▸ **INFORMATION SHOWN**:

------------------------------------------------------------

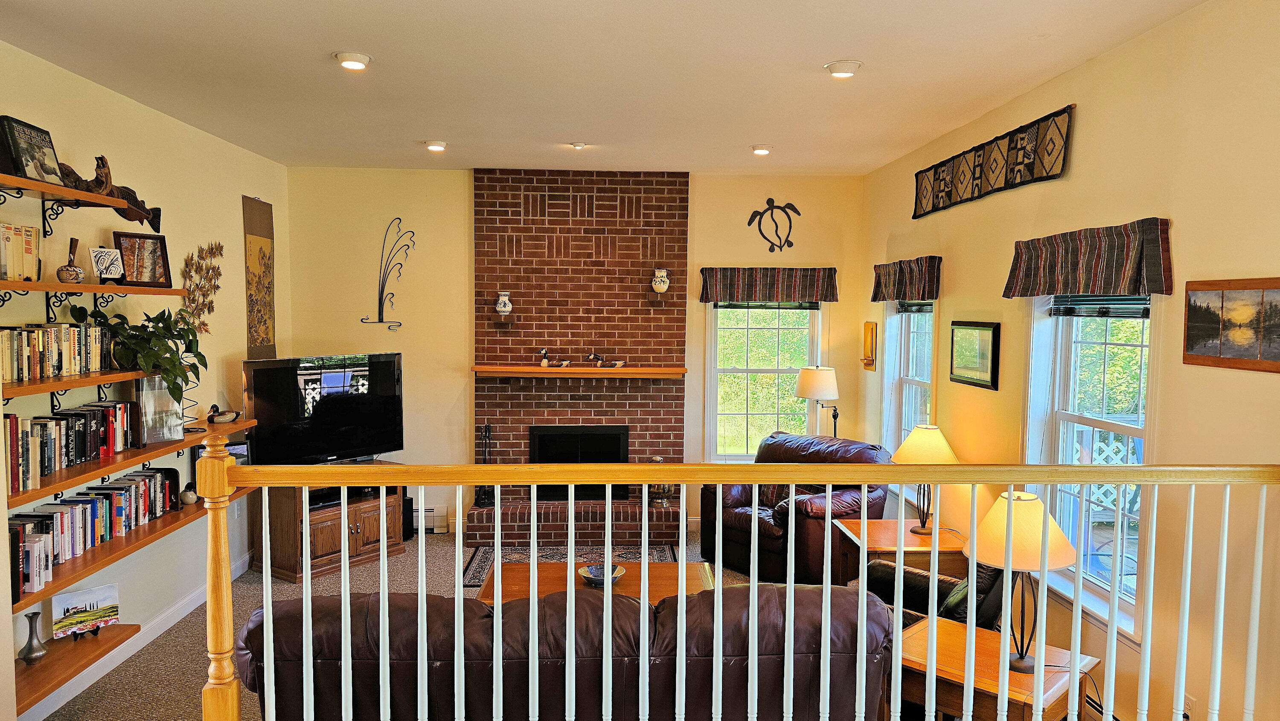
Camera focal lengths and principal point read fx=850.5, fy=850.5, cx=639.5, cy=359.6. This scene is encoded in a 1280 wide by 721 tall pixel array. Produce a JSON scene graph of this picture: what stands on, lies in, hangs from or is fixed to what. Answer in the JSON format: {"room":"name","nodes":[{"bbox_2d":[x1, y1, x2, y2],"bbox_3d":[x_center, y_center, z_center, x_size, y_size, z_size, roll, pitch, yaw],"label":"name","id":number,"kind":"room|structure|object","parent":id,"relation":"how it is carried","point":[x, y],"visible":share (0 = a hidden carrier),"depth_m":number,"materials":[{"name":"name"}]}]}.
{"room":"living room","nodes":[
{"label":"living room","id":0,"kind":"room"},
{"bbox_2d":[0,32,287,720],"bbox_3d":[-2.736,0.161,3.555,0.164,3.009,6.914,0,4,-3],"label":"left wall","id":1,"kind":"structure","parent":0,"point":[234,211],"depth_m":4.75,"materials":[{"name":"paint"}]},
{"bbox_2d":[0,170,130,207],"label":"upper shelf","id":2,"kind":"object","parent":1,"relation":"attached to","point":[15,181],"visible":0.98,"depth_m":3.56,"materials":[{"name":"brown wood"}]},
{"bbox_2d":[0,114,62,184],"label":"book","id":3,"kind":"object","parent":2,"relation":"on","point":[31,156],"visible":0.9,"depth_m":3.53,"materials":[{"name":"black paper"}]},
{"bbox_2d":[57,154,164,229],"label":"wood carving","id":4,"kind":"object","parent":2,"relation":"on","point":[153,218],"visible":0.75,"depth_m":4.21,"materials":[{"name":"brown wood"}]},
{"bbox_2d":[0,369,147,402],"bbox_3d":[-2.552,0.104,3.733,0.269,0.070,1.432,0,4,-3],"label":"shelf","id":5,"kind":"object","parent":1,"relation":"attached to","point":[54,387],"visible":0.7,"depth_m":3.63,"materials":[{"name":"brown wood"}]},
{"bbox_2d":[0,320,113,382],"bbox_3d":[-2.625,-0.050,3.715,0.191,0.220,0.873,0,4,-3],"label":"book row","id":6,"kind":"object","parent":5,"relation":"on","point":[3,348],"visible":0.93,"depth_m":3.71,"materials":[{"name":"paper"}]},
{"bbox_2d":[11,621,142,711],"bbox_3d":[-2.547,1.328,3.487,0.327,0.062,1.260,0,4,-3],"label":"wall shelf","id":7,"kind":"object","parent":1,"relation":"attached to","point":[126,627],"visible":0.75,"depth_m":3.68,"materials":[{"name":"brown wood"}]},
{"bbox_2d":[17,609,48,662],"bbox_3d":[-2.553,1.162,3.577,0.102,0.204,0.104,0,4,-3],"label":"vase","id":8,"kind":"object","parent":7,"relation":"on","point":[31,641],"visible":0.99,"depth_m":3.56,"materials":[{"name":"metal"}]},
{"bbox_2d":[49,581,119,638],"bbox_3d":[-2.566,1.155,3.927,0.272,0.205,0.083,-3,5,-43],"label":"picture","id":9,"kind":"object","parent":7,"relation":"on","point":[105,595],"visible":0.99,"depth_m":3.91},
{"bbox_2d":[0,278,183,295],"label":"wall shelf","id":10,"kind":"object","parent":1,"relation":"attached to","point":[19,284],"visible":0.97,"depth_m":3.71,"materials":[{"name":"brown wood"}]},
{"bbox_2d":[0,221,41,280],"bbox_3d":[-2.581,-0.435,3.405,0.176,0.232,0.374,0,4,-3],"label":"book row","id":11,"kind":"object","parent":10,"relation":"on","point":[36,239],"visible":0.95,"depth_m":3.45,"materials":[{"name":"beige paper"}]},
{"bbox_2d":[56,234,86,282],"bbox_3d":[-2.528,-0.440,3.781,0.114,0.213,0.119,0,4,-3],"label":"vase","id":12,"kind":"object","parent":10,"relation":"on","point":[72,275],"visible":0.98,"depth_m":3.75,"materials":[{"name":"brown ceramic"}]},
{"bbox_2d":[89,245,125,280],"bbox_3d":[-2.533,-0.451,4.040,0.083,0.163,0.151,2,4,30],"label":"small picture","id":13,"kind":"object","parent":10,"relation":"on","point":[107,252],"visible":1,"depth_m":4.03,"materials":[{"name":"white"}]},
{"bbox_2d":[111,231,170,286],"bbox_3d":[-2.587,-0.514,4.384,0.097,0.271,0.285,3,4,33],"label":"picture frame","id":14,"kind":"object","parent":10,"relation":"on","point":[135,236],"visible":0.93,"depth_m":4.38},
{"bbox_2d":[1,418,254,507],"bbox_3d":[-2.540,0.483,4.221,0.304,0.081,2.235,0,4,-3],"label":"shelf","id":15,"kind":"object","parent":1,"relation":"attached to","point":[237,426],"visible":0.59,"depth_m":3.94,"materials":[{"name":"brown wood"}]},
{"bbox_2d":[2,402,138,494],"bbox_3d":[-2.585,0.365,3.796,0.212,0.270,0.958,0,4,-3],"label":"book row","id":16,"kind":"object","parent":15,"relation":"on","point":[26,454],"visible":0.86,"depth_m":3.76,"materials":[{"name":"multicoloured paper"}]},
{"bbox_2d":[134,373,184,445],"bbox_3d":[-2.541,0.251,4.480,0.190,0.340,0.242,0,4,-3],"label":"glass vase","id":17,"kind":"object","parent":15,"relation":"on","point":[165,397],"visible":0.66,"depth_m":4.41,"materials":[{"name":"clear glass"}]},
{"bbox_2d":[78,303,208,404],"bbox_3d":[-2.499,-0.026,4.383,0.472,0.540,0.582,0,4,-3],"label":"potted plant","id":18,"kind":"object","parent":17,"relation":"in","point":[186,335],"visible":0.89,"depth_m":4.31,"materials":[{"name":"green plant"}]},
{"bbox_2d":[205,403,241,423],"bbox_3d":[-2.615,0.340,5.350,0.153,0.113,0.199,1,4,14],"label":"duck decoy","id":19,"kind":"object","parent":15,"relation":"on","point":[209,417],"visible":1,"depth_m":5.31,"materials":[{"name":"brown wood"}]},
{"bbox_2d":[7,489,252,607],"bbox_3d":[-2.533,0.880,4.278,0.281,0.052,2.411,0,4,-3],"label":"shelf","id":20,"kind":"object","parent":1,"relation":"attached to","point":[77,573],"visible":0.56,"depth_m":3.95,"materials":[{"name":"brown wood"}]},
{"bbox_2d":[6,466,179,592],"bbox_3d":[-2.605,0.735,4.053,0.203,0.248,1.303,0,4,-3],"label":"book row","id":21,"kind":"object","parent":20,"relation":"on","point":[61,516],"visible":0.71,"depth_m":3.97,"materials":[{"name":"multicoloured paper"}]},
{"bbox_2d":[179,480,198,504],"bbox_3d":[-2.614,0.772,4.932,0.104,0.123,0.105,0,4,-3],"label":"small vase","id":22,"kind":"object","parent":20,"relation":"on","point":[188,499],"visible":0.97,"depth_m":4.90,"materials":[{"name":"white ceramic"}]},
{"bbox_2d":[17,551,253,720],"bbox_3d":[-2.705,1.554,4.116,0.017,0.109,4.753,0,4,-3],"label":"baseboard","id":23,"kind":"structure","parent":1,"relation":"attached to","point":[45,714],"depth_m":4.55,"materials":[{"name":"white paint"}]},
{"bbox_2d":[176,241,224,335],"bbox_3d":[-2.771,-0.418,5.378,0.068,0.678,0.678,0,4,-3],"label":"decor","id":24,"kind":"object","parent":1,"relation":"attached to","point":[216,248],"visible":0.81,"depth_m":5.37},
{"bbox_2d":[241,194,276,357],"bbox_3d":[-2.793,-0.579,6.256,0.036,1.198,0.511,0,4,-3],"label":"wall hanging","id":25,"kind":"object","parent":1,"relation":"attached to","point":[265,323],"visible":0.96,"depth_m":6.21,"materials":[{"name":"brown"}]},
{"bbox_2d":[194,440,249,465],"bbox_3d":[-2.636,0.629,5.352,0.331,0.207,0.088,-3,5,-44],"label":"picture frame","id":26,"kind":"object","parent":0,"point":[237,449],"visible":0.24,"depth_m":5.41,"materials":[{"name":"black"}]},
{"bbox_2d":[285,164,870,540],"bbox_3d":[-0.463,-0.053,7.057,4.734,2.978,0.180,0,4,-3],"label":"back wall","id":27,"kind":"structure","parent":0,"point":[461,179],"depth_m":6.91,"materials":[{"name":"beige paint"}]},
{"bbox_2d":[361,217,413,331],"bbox_3d":[-2.018,-0.676,6.855,0.403,0.884,0.045,0,4,-3],"label":"decor","id":28,"kind":"object","parent":27,"relation":"attached to","point":[380,321],"visible":0.99,"depth_m":6.86,"materials":[{"name":"black metal"}]},
{"bbox_2d":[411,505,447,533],"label":"baseboard heater","id":29,"kind":"object","parent":27,"relation":"attached to","point":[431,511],"visible":0.52,"depth_m":6.96,"materials":[{"name":"white metal"}]},
{"bbox_2d":[465,166,686,543],"bbox_3d":[-0.490,-0.068,6.870,1.798,2.970,0.715,0,4,-3],"label":"brick fireplace","id":30,"kind":"object","parent":27,"relation":"attached to","point":[681,392],"visible":0.82,"depth_m":7.00,"materials":[{"name":"red brick"}]},
{"bbox_2d":[472,421,495,502],"bbox_3d":[-1.264,0.837,6.959,0.180,0.693,0.176,0,4,-3],"label":"fireplace tool set","id":31,"kind":"object","parent":30,"relation":"on","point":[482,499],"visible":0.77,"depth_m":6.93,"materials":[{"name":"black metal"}]},
{"bbox_2d":[495,290,512,316],"bbox_3d":[-1.078,-0.434,6.729,0.135,0.202,0.131,-1,4,-26],"label":"vase","id":32,"kind":"object","parent":30,"relation":"on","point":[507,307],"visible":1,"depth_m":6.68,"materials":[{"name":"white ceramic"}]},
{"bbox_2d":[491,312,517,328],"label":"small wall ledge","id":33,"kind":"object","parent":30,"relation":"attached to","point":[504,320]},
{"bbox_2d":[529,424,627,499],"bbox_3d":[-0.517,0.846,7.145,0.811,0.629,0.206,0,4,-3],"label":"fireplace insert","id":34,"kind":"object","parent":30,"relation":"in","point":[545,435],"visible":0.66,"depth_m":7.05,"materials":[{"name":"black"}]},
{"bbox_2d":[474,364,687,376],"bbox_3d":[-0.462,0.094,6.756,1.833,0.070,0.236,0,4,-3],"label":"mantel shelf","id":35,"kind":"object","parent":30,"relation":"attached to","point":[528,367],"visible":0.98,"depth_m":6.63,"materials":[{"name":"brown wood"}]},
{"bbox_2d":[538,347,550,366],"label":"bird figurine","id":36,"kind":"object","parent":35,"relation":"on","point":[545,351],"visible":0.99,"depth_m":6.74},
{"bbox_2d":[584,351,605,366],"bbox_3d":[-0.365,0.003,6.830,0.196,0.120,0.078,0,4,-3],"label":"bird figurine","id":37,"kind":"object","parent":35,"relation":"on","point":[593,355],"visible":0.99,"depth_m":6.81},
{"bbox_2d":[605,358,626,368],"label":"bird figurine","id":38,"kind":"object","parent":35,"relation":"on","point":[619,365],"visible":0.99,"depth_m":6.73,"materials":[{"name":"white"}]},
{"bbox_2d":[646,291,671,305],"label":"small wall ledge","id":39,"kind":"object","parent":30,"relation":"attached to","point":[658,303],"visible":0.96,"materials":[{"name":"brown brick"}]},
{"bbox_2d":[650,267,669,292],"bbox_3d":[0.166,-0.643,6.909,0.154,0.202,0.142,0,4,-3],"label":"vase","id":40,"kind":"object","parent":30,"relation":"on","point":[660,273],"visible":1,"depth_m":6.87,"materials":[{"name":"white ceramic"}]},
{"bbox_2d":[646,453,674,506],"bbox_3d":[0.173,0.971,6.876,0.228,0.417,0.223,0,4,-3],"label":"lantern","id":41,"kind":"object","parent":30,"relation":"on","point":[658,458],"visible":0.68,"depth_m":6.81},
{"bbox_2d":[704,299,821,462],"bbox_3d":[1.051,0.170,7.120,0.999,1.635,0.164,0,4,-3],"label":"back window","id":42,"kind":"structure","parent":27,"relation":"in","point":[739,369],"depth_m":7.13,"materials":[{"name":"glass"}]},
{"bbox_2d":[714,300,819,308],"bbox_3d":[1.029,-0.485,6.926,0.880,0.123,0.048,0,4,-3],"label":"window blind","id":43,"kind":"object","parent":42,"relation":"attached to","point":[811,307],"visible":0.92,"depth_m":6.90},
{"bbox_2d":[697,266,837,302],"bbox_3d":[1.042,-0.614,6.928,1.131,0.276,0.138,0,4,-3],"label":"valance","id":44,"kind":"object","parent":27,"relation":"attached to","point":[824,296],"visible":0.99,"depth_m":6.88,"materials":[{"name":"brown fabric"}]},
{"bbox_2d":[746,197,801,250],"bbox_3d":[1.118,-1.128,7.110,0.450,0.439,0.030,0,4,-3],"label":"decoration","id":45,"kind":"object","parent":27,"relation":"attached to","point":[790,227],"visible":0.99,"depth_m":7.10,"materials":[{"name":"black metal"}]},
{"bbox_2d":[21,529,1154,720],"bbox_3d":[-0.252,1.758,3.310,6.268,0.119,8.437,0,4,-3],"label":"carpet floor","id":46,"kind":"structure","parent":0,"point":[181,662],"depth_m":4.89,"materials":[{"name":"carpet"}]},
{"bbox_2d":[254,468,404,581],"bbox_3d":[-2.231,1.150,6.234,0.510,0.618,0.992,3,5,38],"label":"tv stand","id":47,"kind":"object","parent":46,"relation":"on","point":[278,516],"visible":0.59,"depth_m":5.97,"materials":[{"name":"brown wood"}]},
{"bbox_2d":[242,352,405,465],"bbox_3d":[-2.229,0.387,6.087,0.287,0.843,1.159,3,5,39],"label":"television","id":48,"kind":"object","parent":47,"relation":"on","point":[336,380],"visible":0.92,"depth_m":6.03,"materials":[{"name":"black plastic"}]},
{"bbox_2d":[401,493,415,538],"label":"speaker","id":49,"kind":"object","parent":46,"relation":"on","point":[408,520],"visible":0.44,"depth_m":6.72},
{"bbox_2d":[244,581,893,720],"bbox_3d":[-0.269,1.219,3.258,2.329,0.867,0.977,0,4,-3],"label":"leather sofa","id":50,"kind":"object","parent":46,"relation":"on","point":[251,630],"visible":0.69,"depth_m":2.82,"materials":[{"name":"leather"}]},
{"bbox_2d":[458,541,681,587],"bbox_3d":[-0.455,1.470,6.123,1.651,0.011,1.046,0,4,-3],"label":"area rug","id":51,"kind":"object","parent":46,"relation":"on","point":[658,552],"visible":0.31,"depth_m":6.31,"materials":[{"name":"carpet"}]},
{"bbox_2d":[474,559,716,606],"bbox_3d":[-0.207,1.394,4.547,1.288,0.433,0.811,0,4,-3],"label":"coffee table","id":52,"kind":"object","parent":46,"relation":"on","point":[542,568],"visible":0.33,"depth_m":4.56,"materials":[{"name":"brown wood"}]},
{"bbox_2d":[577,561,626,587],"bbox_3d":[-0.204,1.147,4.521,0.260,0.072,0.262,0,4,-3],"label":"decorative bowl","id":53,"kind":"object","parent":52,"relation":"on","point":[593,577],"visible":0.79,"depth_m":4.52,"materials":[{"name":"blue ceramic"}]},
{"bbox_2d":[203,450,1279,720],"bbox_3d":[0.501,0.918,2.642,3.829,1.357,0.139,0,4,-3],"label":"railing","id":54,"kind":"object","parent":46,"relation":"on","point":[535,484],"visible":0.99,"depth_m":2.60,"materials":[{"name":"wood"}]},
{"bbox_2d":[703,431,892,581],"bbox_3d":[1.134,1.019,6.086,0.994,0.927,1.154,-2,5,-37],"label":"leather armchair","id":55,"kind":"object","parent":46,"relation":"on","point":[732,516],"visible":0.64,"depth_m":5.82,"materials":[{"name":"leather"}]},
{"bbox_2d":[794,365,841,437],"bbox_3d":[1.416,0.561,6.664,0.365,1.059,0.351,0,4,-3],"label":"floor lamp","id":56,"kind":"object","parent":46,"relation":"on","point":[820,380],"visible":0.81,"depth_m":6.52,"materials":[{"name":"metal"}]},
{"bbox_2d":[836,517,968,584],"bbox_3d":[1.562,1.296,5.095,0.652,0.540,0.687,0,4,-3],"label":"end table","id":57,"kind":"object","parent":46,"relation":"on","point":[880,522],"visible":0.51,"depth_m":4.91,"materials":[{"name":"brown wood"}]},
{"bbox_2d":[891,423,958,536],"bbox_3d":[1.692,0.708,5.033,0.386,0.652,0.388,0,4,-3],"label":"table lamp","id":58,"kind":"object","parent":57,"relation":"on","point":[947,454],"visible":0.85,"depth_m":4.94,"materials":[{"name":"metal"}]},
{"bbox_2d":[861,557,1021,630],"bbox_3d":[1.500,1.187,4.152,0.933,0.898,0.874,4,5,44],"label":"leather armchair","id":59,"kind":"object","parent":46,"relation":"on","point":[913,573],"visible":0.25,"depth_m":4.10,"materials":[{"name":"black leather"}]},
{"bbox_2d":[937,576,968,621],"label":"throw pillow","id":60,"kind":"object","parent":59,"relation":"on","point":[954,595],"visible":0.25,"depth_m":3.91,"materials":[{"name":"green fabric"}]},
{"bbox_2d":[897,613,1100,720],"bbox_3d":[1.324,1.417,3.306,0.642,0.564,0.598,4,5,43],"label":"end table","id":61,"kind":"object","parent":46,"relation":"on","point":[959,630],"visible":0.66,"depth_m":3.17,"materials":[{"name":"brown wood"}]},
{"bbox_2d":[964,489,1075,673],"bbox_3d":[1.423,0.823,3.205,0.394,0.663,0.396,4,5,42],"label":"table lamp","id":62,"kind":"object","parent":61,"relation":"on","point":[1022,495],"visible":0.86,"depth_m":3.10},
{"bbox_2d":[0,0,1224,175],"bbox_3d":[-0.274,-1.325,2.808,4.828,0.116,8.748,0,4,-3],"label":"ceiling","id":63,"kind":"structure","parent":0,"point":[330,42],"depth_m":3.92,"materials":[{"name":"white paint"}]},
{"bbox_2d":[334,50,372,69],"bbox_3d":[-1.293,-1.352,3.837,0.174,0.043,0.174,0,4,-3],"label":"recessed light","id":64,"kind":"object","parent":63,"relation":"attached to","point":[359,58],"visible":0.99,"depth_m":3.80,"materials":[{"name":"white metal"}]},
{"bbox_2d":[423,139,448,151],"bbox_3d":[-1.405,-1.475,5.832,0.171,0.046,0.168,0,4,-3],"label":"recessed light","id":65,"kind":"object","parent":63,"relation":"attached to","point":[436,145],"visible":0.99,"depth_m":5.79,"materials":[{"name":"white"}]},
{"bbox_2d":[566,140,588,149],"bbox_3d":[-0.424,-1.477,5.828,0.152,0.044,0.151,0,4,-3],"label":"recessed light","id":66,"kind":"object","parent":63,"relation":"attached to","point":[577,145],"visible":0.99,"depth_m":5.79,"materials":[{"name":"white metal"}]},
{"bbox_2d":[750,144,772,155],"bbox_3d":[0.848,-1.470,5.922,0.164,0.049,0.164,0,4,-3],"label":"recessed light","id":67,"kind":"object","parent":63,"relation":"attached to","point":[760,149],"visible":0.99,"depth_m":5.88,"materials":[{"name":"white metal"}]},
{"bbox_2d":[824,59,862,77],"bbox_3d":[0.935,-1.339,3.906,0.174,0.044,0.174,0,4,-3],"label":"recessed light","id":68,"kind":"object","parent":63,"relation":"attached to","point":[843,67],"visible":0.99,"depth_m":3.87,"materials":[{"name":"white metal"}]},
{"bbox_2d":[861,0,1279,720],"bbox_3d":[2.161,0.213,2.950,0.165,3.008,8.398,0,4,-3],"label":"right wall","id":69,"kind":"structure","parent":0,"point":[1079,149],"depth_m":3.31,"materials":[{"name":"paint"}]},
{"bbox_2d":[860,320,877,369],"bbox_3d":[1.768,-0.108,6.593,0.087,0.374,0.221,0,4,-3],"label":"wall sconce","id":70,"kind":"object","parent":69,"relation":"attached to","point":[871,326],"visible":0.99,"depth_m":6.56,"materials":[{"name":"wood"}]},
{"bbox_2d":[870,255,941,301],"bbox_3d":[1.813,-0.542,5.840,0.119,0.281,1.103,0,4,-3],"label":"valance","id":71,"kind":"object","parent":69,"relation":"attached to","point":[897,296],"visible":0.97,"depth_m":5.68,"materials":[{"name":"brown fabric"}]},
{"bbox_2d":[882,297,935,455],"bbox_3d":[1.958,0.221,5.954,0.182,1.579,1.079,0,4,-3],"label":"window","id":72,"kind":"structure","parent":69,"relation":"in","point":[913,385],"depth_m":6.21,"materials":[{"name":"white"}]},
{"bbox_2d":[894,299,934,313],"bbox_3d":[1.909,-0.392,5.830,0.048,0.122,0.776,0,4,-3],"label":"window blind","id":73,"kind":"object","parent":72,"relation":"attached to","point":[903,307],"visible":0.67,"depth_m":5.85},
{"bbox_2d":[948,319,1000,389],"bbox_3d":[1.906,-0.039,4.862,0.028,0.356,0.570,0,4,-3],"label":"framed picture","id":74,"kind":"object","parent":69,"relation":"attached to","point":[994,330],"visible":0.99,"depth_m":4.82},
{"bbox_2d":[912,104,1074,216],"bbox_3d":[1.936,-1.076,4.817,0.041,0.279,1.882,0,4,-3],"label":"wall hanging","id":75,"kind":"object","parent":69,"relation":"attached to","point":[1031,172],"visible":0.99,"depth_m":4.55,"materials":[{"name":"black fabric"}]},
{"bbox_2d":[1003,218,1174,297],"bbox_3d":[1.939,-0.428,3.771,0.119,0.286,1.196,0,4,-3],"label":"valance","id":76,"kind":"object","parent":69,"relation":"attached to","point":[1153,269],"visible":0.98,"depth_m":3.59,"materials":[{"name":"brown fabric"}]},
{"bbox_2d":[1022,289,1155,642],"bbox_3d":[2.054,0.343,3.820,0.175,1.593,1.108,0,4,-3],"label":"window","id":77,"kind":"structure","parent":69,"relation":"in","point":[1089,422],"depth_m":3.91,"materials":[{"name":"white glass"}]},
{"bbox_2d":[1049,294,1151,317],"bbox_3d":[2.070,-0.268,3.811,0.048,0.141,0.801,0,4,-3],"label":"window blind","id":78,"kind":"object","parent":77,"relation":"attached to","point":[1137,316],"visible":0.74,"depth_m":3.79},
{"bbox_2d":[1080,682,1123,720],"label":"baseboard heater","id":79,"kind":"object","parent":69,"relation":"attached to","point":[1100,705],"visible":0.31,"depth_m":3.61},
{"bbox_2d":[1182,693,1196,720],"bbox_3d":[2.034,1.306,3.161,0.011,0.114,0.071,0,4,-3],"label":"wall socket","id":80,"kind":"object","parent":69,"relation":"attached to","point":[1188,701],"visible":0.56,"depth_m":3.15,"materials":[{"name":"white plastic"}]},
{"bbox_2d":[1183,276,1279,372],"bbox_3d":[2.047,-0.126,2.861,0.025,0.308,0.593,0,4,-3],"label":"framed picture","id":81,"kind":"object","parent":69,"relation":"attached to","point":[1269,341],"visible":1,"depth_m":2.90,"materials":[{"name":"brown"}]},
{"label":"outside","id":82,"kind":"structure","parent":0,"visible":0},
{"label":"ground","id":83,"kind":"structure","parent":82,"visible":0},
{"bbox_2d":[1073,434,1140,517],"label":"lattice fence","id":84,"kind":"object","parent":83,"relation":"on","point":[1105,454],"visible":0.2,"depth_m":6.68,"materials":[{"name":"white wood"}]}
]}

------------------------------------------------------------

▸ **WORK TO BE COMPLETED**:
Collect from the data above every line that includes "book".

▸ **RESULT OF THE TASK**:
{"bbox_2d":[0,114,62,184],"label":"book","id":3,"kind":"object","parent":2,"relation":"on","point":[31,156],"visible":0.9,"depth_m":3.53,"materials":[{"name":"black paper"}]},
{"bbox_2d":[0,320,113,382],"bbox_3d":[-2.625,-0.050,3.715,0.191,0.220,0.873,0,4,-3],"label":"book row","id":6,"kind":"object","parent":5,"relation":"on","point":[3,348],"visible":0.93,"depth_m":3.71,"materials":[{"name":"paper"}]},
{"bbox_2d":[0,221,41,280],"bbox_3d":[-2.581,-0.435,3.405,0.176,0.232,0.374,0,4,-3],"label":"book row","id":11,"kind":"object","parent":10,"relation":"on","point":[36,239],"visible":0.95,"depth_m":3.45,"materials":[{"name":"beige paper"}]},
{"bbox_2d":[2,402,138,494],"bbox_3d":[-2.585,0.365,3.796,0.212,0.270,0.958,0,4,-3],"label":"book row","id":16,"kind":"object","parent":15,"relation":"on","point":[26,454],"visible":0.86,"depth_m":3.76,"materials":[{"name":"multicoloured paper"}]},
{"bbox_2d":[6,466,179,592],"bbox_3d":[-2.605,0.735,4.053,0.203,0.248,1.303,0,4,-3],"label":"book row","id":21,"kind":"object","parent":20,"relation":"on","point":[61,516],"visible":0.71,"depth_m":3.97,"materials":[{"name":"multicoloured paper"}]},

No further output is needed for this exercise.